A mud fight had to be feared, a mud fight has come about: over the question of whether at the upcoming extraordinary general assemblyThis Wednesday, a representative of Meyer Burger's largest group of shareholders is to be added to the board of directors, a wild dispute has broken out between management on the one hand and the attacking shareholders of the holding company Sentis on the other. The four-member board of directors chaired by former ABB Switzerland boss Remo Lütolf does not want a representative of the Sentis shareholder group, which controls around 11%, on the board. He unanimously rejects the election of Mark Kerekes. The two voting rights advisors ISS and Ethos are also of the opinion that no additional changes are necessary or that the quartet “should be given time and resources for constructive work”. The proxy advisors Glass Lewis and zRating see it differently and are in favor of a shareholder representative on the board of directors.

It remains to be seen whether the election of Mark Kerekes will serve shareholders' interests better or worse. But with the threat from CEO Hans Brändle to resign if Kerekes were elected , Meyer Burger's management went over the top.
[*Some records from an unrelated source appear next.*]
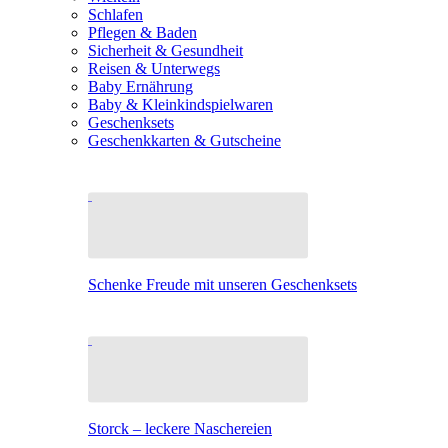
Schlafen
Pflegen & Baden
Sicherheit & Gesundheit
Reisen & Unterwegs
Baby Ernährung
Baby & Kleinkindspielwaren
Geschenksets
Geschenkkarten & Gutscheine
Schenke Freude mit unseren Geschenksets
Storck – leckere Naschereien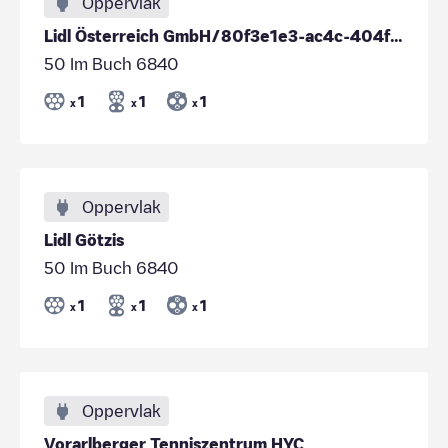
Oppervlak
Lidl Österreich GmbH/80f3e1e3-ac4c-404f-b1b8-39c86170b67a
50 Im Buch 6840
1
1
1
x
x
x
Oppervlak
Lidl Götzis
50 Im Buch 6840
1
1
1
x
x
x
Oppervlak
Vorarlberger Tenniszentrum HYC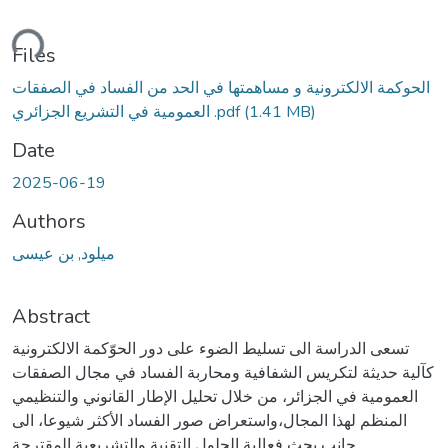
ding...
Files
الحوكمة الالكترونية و مساهمتها في الحد من الفساد في الصفقات
(1.41 MB)
العمومية في التشريع الجزائري .pdf
Date
2025-06-19
Authors
ميلود, بن عيسى
Abstract
تسعى الدراسة الى تسليط الضوء على دور الحوّكمة الالكترونية
كآلية حديثة لتكريس الشفافية ومحاربة الفساد في مجال الصفقات
العمومية في الجزائر، من خلال تحليل الإطار القانوني والتنظيمي
المنظم لهذا المجال،واستعراض صور الفساد الأكثر شيوعا، الى
جانب بحث فعالية الحلول التقنية والتشريعية المقترحة.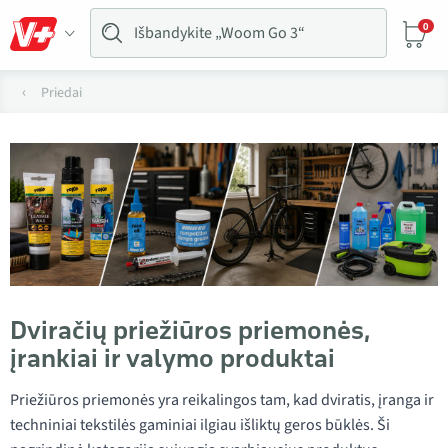
0
Priedai
Dviračių priežiūros priemonės,
įrankiai ir valymo produktai
Priežiūros priemonės yra reikalingos tam, kad dviratis, įranga ir
techniniai tekstilės gaminiai ilgiau išliktų geros būklės. Ši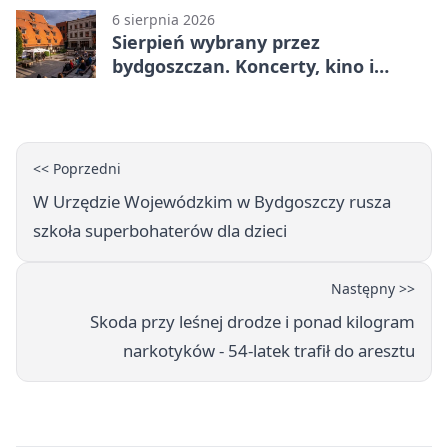
6 sierpnia 2026
Sierpień wybrany przez
bydgoszczan. Koncerty, kino i
spływy kajakowe
<< Poprzedni
W Urzędzie Wojewódzkim w Bydgoszczy rusza
szkoła superbohaterów dla dzieci
Następny >>
Skoda przy leśnej drodze i ponad kilogram
narkotyków - 54-latek trafił do aresztu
According to a legal opinion obtained by Sentis from the well-known commercial lawyer Peter V. Kunz , the board of directors should have intervened against the threat of resignation because it "contradicts the interests of the company and constitutes a violation of the duty of care and fiduciary duty under labor law," says a statement.

This faux pas shows how clumsy the Meyer Burger management is towards the unloved shareholder activist. Instead of integrating him and muting Mark Kerekes as a member of the Board of Directors in the future, it unnecessarily poured fuel on the fire. It is particularly regrettable that the future of Hans Brändle, who has put a lot of heart and soul into the restructuring of the company, is now even more open.